#### [ACTIVITY]
Give back, unchanged, the lines of the material that begin at the line containing "Over time, minor scratches and wear marks can" and stop after the line containing "in a variety".

#### [DATA EXTRACTS]
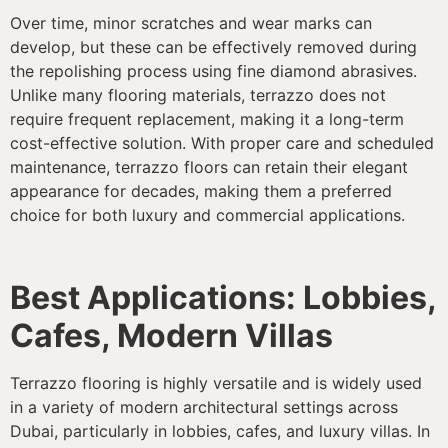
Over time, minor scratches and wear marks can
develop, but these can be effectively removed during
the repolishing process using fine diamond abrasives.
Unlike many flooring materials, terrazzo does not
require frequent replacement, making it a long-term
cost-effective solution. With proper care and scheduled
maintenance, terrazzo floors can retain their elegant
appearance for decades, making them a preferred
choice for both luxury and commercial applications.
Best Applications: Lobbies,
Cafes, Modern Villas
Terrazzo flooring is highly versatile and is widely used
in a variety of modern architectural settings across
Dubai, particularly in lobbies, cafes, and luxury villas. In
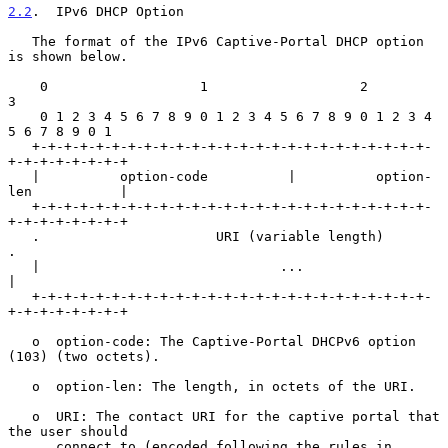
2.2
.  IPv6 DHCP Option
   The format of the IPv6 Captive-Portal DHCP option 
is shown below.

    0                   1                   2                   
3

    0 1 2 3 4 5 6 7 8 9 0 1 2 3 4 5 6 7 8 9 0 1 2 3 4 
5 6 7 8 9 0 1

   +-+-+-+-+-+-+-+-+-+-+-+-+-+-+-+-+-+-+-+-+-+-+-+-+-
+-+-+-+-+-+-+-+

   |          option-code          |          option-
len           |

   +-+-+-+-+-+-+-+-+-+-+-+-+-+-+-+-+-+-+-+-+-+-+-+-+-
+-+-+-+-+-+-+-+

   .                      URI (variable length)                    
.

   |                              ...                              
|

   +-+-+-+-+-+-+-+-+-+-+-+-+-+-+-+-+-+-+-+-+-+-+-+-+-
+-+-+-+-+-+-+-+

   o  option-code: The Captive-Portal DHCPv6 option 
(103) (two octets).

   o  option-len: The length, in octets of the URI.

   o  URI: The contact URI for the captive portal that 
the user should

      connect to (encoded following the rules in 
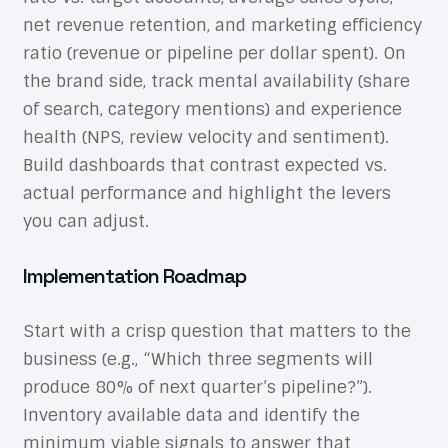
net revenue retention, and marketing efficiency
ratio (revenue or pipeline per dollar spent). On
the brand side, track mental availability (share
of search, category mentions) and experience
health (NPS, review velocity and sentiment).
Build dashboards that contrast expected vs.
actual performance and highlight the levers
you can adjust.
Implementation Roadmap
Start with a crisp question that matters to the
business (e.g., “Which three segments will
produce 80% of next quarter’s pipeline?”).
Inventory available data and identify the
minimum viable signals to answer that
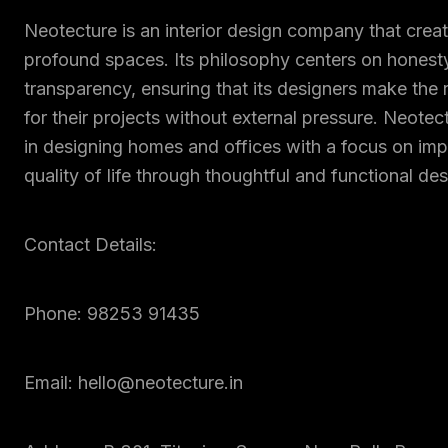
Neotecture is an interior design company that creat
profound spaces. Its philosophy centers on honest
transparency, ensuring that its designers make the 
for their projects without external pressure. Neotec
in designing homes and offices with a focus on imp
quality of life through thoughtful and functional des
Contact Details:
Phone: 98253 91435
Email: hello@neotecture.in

==

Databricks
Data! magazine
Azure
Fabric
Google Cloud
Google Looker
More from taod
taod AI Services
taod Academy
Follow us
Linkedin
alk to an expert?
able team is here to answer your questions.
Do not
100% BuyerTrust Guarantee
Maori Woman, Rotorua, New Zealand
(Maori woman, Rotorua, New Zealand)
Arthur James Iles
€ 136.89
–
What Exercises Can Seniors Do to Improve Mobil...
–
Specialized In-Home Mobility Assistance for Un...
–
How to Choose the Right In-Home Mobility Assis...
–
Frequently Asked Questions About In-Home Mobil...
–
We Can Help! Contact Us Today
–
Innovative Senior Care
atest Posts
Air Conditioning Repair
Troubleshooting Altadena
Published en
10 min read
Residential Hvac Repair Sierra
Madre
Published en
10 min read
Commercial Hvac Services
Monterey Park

#### [WRITTEN SOLUTION]
Over time, minor scratches and wear marks can
develop, but these can be effectively removed during
the repolishing process using fine diamond abrasives.
Unlike many flooring materials, terrazzo does not
require frequent replacement, making it a long-term
cost-effective solution. With proper care and scheduled
maintenance, terrazzo floors can retain their elegant
appearance for decades, making them a preferred
choice for both luxury and commercial applications.
Best Applications: Lobbies,
Cafes, Modern Villas
Terrazzo flooring is highly versatile and is widely used
in a variety of modern architectural settings across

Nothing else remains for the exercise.